The Supreme Court is currently considering a petition for certiorari that addresses the application of ERISA preemption to local “play-or-pay” laws. Ostensibly, these location-specific laws are intended to improve low-wage employee access to affordable health coverage by requiring large employers to make enhanced healthcare expenditures on behalf of such employees who reside in that location. To evade ERISA preemption, these laws typically provide that, instead of altering their existing ERISA plans to accommodate the enhanced benefits, employers can simply cut a check in the same amount directly to their employees, or in some cases the local government.

Seattle passed such a law in September 2019. Seattle Ordinance SMC 14.28 (“Ordinance”) mandates that large employers in the hotel sector operating within the City make monthly healthcare payments on behalf of their covered local employees. Payments increase depending on whether the employee is single or has a spouse and/or dependents. Employers who fail to comply with the Ordinance are subject to fines, penalties, and other damages. Employers may comply by creating new ERISA plans specifically for the covered employees, increasing contributions for their employees to existing ERISA plans, or making payments directly to the covered employees.

The ERISA Industry Committee, a nonprofit trade association, brought suit alleging that ERISA preempted the Ordinance because it “relates to” an ERISA benefit plan. The District Court granted the City’s motion to dismiss, holding that ERISA does not preempt the Ordinance because it offers employers a compliance option (i.e., the direct cash payments to employees) that does not require creating a new ERISA plan or altering an existing ERISA plan. ERISA Industry Committee v. City of Seattle, 2020 U.S. Dist. LEXIS 81750 (W.D. Wash. May 8, 2020). In an unpublished opinion, the Ninth Circuit affirmed. 840 F. A’ppx. 248 (2021).

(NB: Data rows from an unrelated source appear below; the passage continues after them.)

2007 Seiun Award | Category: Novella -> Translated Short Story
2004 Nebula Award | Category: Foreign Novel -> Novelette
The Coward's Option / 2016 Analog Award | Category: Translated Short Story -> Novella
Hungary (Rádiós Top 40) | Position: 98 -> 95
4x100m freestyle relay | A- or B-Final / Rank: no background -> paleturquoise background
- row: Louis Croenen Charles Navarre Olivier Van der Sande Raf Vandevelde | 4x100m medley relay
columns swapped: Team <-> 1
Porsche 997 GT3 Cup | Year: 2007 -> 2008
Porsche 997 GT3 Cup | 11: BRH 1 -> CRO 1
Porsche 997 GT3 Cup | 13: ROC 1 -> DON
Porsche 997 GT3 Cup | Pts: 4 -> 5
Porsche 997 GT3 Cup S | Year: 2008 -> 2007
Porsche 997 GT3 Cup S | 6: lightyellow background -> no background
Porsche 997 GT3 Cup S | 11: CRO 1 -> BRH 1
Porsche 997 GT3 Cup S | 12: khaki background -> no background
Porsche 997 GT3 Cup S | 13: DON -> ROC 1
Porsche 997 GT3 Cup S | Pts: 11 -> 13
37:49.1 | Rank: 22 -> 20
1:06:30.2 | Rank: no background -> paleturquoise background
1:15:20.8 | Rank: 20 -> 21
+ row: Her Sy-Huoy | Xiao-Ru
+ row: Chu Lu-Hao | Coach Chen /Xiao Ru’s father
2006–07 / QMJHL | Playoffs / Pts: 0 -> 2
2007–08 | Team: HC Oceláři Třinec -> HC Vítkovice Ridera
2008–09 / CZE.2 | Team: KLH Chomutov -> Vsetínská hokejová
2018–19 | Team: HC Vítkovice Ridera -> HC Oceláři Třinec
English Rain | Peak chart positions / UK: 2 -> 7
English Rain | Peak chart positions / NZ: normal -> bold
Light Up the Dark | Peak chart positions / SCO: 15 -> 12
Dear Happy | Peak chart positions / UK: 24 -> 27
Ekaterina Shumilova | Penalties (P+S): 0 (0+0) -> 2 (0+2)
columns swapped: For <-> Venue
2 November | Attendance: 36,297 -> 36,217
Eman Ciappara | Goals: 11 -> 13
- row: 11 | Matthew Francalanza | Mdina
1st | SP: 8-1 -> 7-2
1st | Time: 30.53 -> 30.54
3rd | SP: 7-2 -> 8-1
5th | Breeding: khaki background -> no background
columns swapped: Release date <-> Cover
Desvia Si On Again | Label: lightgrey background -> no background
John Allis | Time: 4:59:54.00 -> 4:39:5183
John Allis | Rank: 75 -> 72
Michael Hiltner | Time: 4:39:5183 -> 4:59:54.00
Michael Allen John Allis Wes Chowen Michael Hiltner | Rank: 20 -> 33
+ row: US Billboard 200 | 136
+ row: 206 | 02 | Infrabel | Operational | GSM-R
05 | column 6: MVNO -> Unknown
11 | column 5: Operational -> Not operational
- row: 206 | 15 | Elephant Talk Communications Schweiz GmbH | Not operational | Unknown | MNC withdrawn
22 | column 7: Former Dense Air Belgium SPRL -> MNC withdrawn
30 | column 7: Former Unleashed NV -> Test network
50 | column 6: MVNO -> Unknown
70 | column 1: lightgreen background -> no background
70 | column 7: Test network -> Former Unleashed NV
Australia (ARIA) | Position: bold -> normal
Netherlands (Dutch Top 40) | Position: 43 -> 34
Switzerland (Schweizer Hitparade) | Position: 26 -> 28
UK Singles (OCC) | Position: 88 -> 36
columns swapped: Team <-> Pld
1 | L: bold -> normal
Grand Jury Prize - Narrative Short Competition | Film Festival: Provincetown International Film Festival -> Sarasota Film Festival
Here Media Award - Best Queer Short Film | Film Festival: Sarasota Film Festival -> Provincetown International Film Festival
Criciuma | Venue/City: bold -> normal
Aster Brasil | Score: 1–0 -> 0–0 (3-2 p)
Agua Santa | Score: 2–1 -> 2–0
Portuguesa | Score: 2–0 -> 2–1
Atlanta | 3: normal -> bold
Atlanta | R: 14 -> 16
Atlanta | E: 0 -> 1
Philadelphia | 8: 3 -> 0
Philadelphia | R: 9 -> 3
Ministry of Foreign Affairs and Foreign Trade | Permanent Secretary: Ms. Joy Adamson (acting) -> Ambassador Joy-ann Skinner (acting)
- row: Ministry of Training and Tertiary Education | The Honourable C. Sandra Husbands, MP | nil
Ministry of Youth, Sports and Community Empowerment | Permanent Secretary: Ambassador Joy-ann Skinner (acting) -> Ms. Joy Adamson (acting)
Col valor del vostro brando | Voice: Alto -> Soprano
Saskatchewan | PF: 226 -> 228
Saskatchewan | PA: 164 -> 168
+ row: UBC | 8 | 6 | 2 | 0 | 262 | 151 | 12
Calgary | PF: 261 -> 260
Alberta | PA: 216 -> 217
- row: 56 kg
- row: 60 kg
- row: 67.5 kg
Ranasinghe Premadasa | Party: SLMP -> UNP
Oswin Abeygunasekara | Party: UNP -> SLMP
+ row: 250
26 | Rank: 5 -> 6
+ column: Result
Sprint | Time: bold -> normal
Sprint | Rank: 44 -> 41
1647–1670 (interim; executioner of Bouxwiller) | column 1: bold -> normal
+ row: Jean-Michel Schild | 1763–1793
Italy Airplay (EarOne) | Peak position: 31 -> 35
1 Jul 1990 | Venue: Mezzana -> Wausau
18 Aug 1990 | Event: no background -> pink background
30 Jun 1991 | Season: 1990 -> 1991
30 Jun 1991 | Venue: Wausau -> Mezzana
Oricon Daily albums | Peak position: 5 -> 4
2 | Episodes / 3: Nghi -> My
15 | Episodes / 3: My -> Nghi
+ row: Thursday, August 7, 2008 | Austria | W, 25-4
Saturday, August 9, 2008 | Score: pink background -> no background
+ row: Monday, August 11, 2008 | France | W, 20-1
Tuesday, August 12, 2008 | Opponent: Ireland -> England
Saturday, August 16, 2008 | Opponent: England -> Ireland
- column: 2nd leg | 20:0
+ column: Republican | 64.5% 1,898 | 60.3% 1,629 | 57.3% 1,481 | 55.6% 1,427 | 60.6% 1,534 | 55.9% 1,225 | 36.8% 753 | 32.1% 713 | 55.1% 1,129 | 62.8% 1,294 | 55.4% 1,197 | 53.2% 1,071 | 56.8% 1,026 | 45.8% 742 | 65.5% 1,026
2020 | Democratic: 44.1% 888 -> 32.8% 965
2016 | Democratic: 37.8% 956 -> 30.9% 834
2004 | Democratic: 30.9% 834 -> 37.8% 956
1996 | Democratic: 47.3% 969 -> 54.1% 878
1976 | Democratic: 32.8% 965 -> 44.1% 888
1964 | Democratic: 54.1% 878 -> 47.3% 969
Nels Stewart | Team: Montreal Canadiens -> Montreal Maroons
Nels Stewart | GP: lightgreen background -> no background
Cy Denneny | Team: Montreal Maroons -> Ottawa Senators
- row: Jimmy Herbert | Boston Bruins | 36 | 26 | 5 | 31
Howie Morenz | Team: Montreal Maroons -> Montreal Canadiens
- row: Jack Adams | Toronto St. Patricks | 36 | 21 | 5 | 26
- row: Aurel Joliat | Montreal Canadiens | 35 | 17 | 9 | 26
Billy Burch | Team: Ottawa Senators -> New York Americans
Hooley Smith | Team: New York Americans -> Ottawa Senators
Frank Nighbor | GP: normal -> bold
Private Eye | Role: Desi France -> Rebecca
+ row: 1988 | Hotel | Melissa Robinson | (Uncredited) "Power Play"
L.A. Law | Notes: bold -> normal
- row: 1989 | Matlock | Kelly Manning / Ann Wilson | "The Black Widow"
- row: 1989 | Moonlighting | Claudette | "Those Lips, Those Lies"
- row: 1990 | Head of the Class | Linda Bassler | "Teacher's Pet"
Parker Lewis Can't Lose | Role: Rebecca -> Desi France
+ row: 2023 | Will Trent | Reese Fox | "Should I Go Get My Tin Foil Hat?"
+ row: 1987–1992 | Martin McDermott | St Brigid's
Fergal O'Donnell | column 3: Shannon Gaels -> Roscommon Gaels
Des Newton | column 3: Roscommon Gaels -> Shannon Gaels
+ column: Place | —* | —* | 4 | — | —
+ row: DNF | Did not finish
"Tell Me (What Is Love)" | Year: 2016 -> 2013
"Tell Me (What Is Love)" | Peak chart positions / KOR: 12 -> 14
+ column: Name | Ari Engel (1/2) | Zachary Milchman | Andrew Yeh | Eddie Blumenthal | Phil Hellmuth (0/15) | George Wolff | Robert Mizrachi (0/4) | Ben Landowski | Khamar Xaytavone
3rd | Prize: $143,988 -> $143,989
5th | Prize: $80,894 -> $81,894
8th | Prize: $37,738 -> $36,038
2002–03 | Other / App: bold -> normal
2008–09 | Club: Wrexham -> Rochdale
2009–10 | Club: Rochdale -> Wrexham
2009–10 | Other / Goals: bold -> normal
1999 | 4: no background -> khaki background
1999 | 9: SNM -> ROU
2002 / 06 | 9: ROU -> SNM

The Committee petitioned for certiorari to the United States Supreme Court, arguing that the Ninth Circuit’s decision deepened an existing split with other courts of appeals, which have held that even a direct payment option interferes with ERISA plan administration because it requires employers to consistently monitor state and local minimum spending requirements and adjust their healthcare expenditures.

Large employers have a vested interest in the Supreme Court granting certiorari and reversing the Ninth Circuit decision. Even though local play-or-pay laws may serve the salutary purpose of ensuring good benefits for local employees, large employers maintain that such purpose cannot trump the overriding federal concern that nationwide employers be able to design benefits that work for their nationwide workforce. ERISA already imposes significant obligations on plan sponsors and fiduciaries when it comes to benefits administration, and it is important that those employers be able to administer their plans uniformly pursuant to ERISA.

The direct-payment option does not make play-or-pay laws such as the Ordinance any less intrusive upon ERISA’s domain. As the Committee argued in the proceedings before the district and appeals courts, direct payments are “financially more onerous and therefore not a realistic and legitimate alternative” to altering an employer’s current coverage to address covered employees. This effectively compels employers to alter their current coverage to meet the requirements of whatever local play-or-pay laws may be in effect in every jurisdiction in which they operate. Such tiptoeing through administrative raindrops of multiple (and potentially conflicting) local regulations – and the additional costs and complications associated with such maneuvering – is precisely what ERISA preemption is intended to eliminate.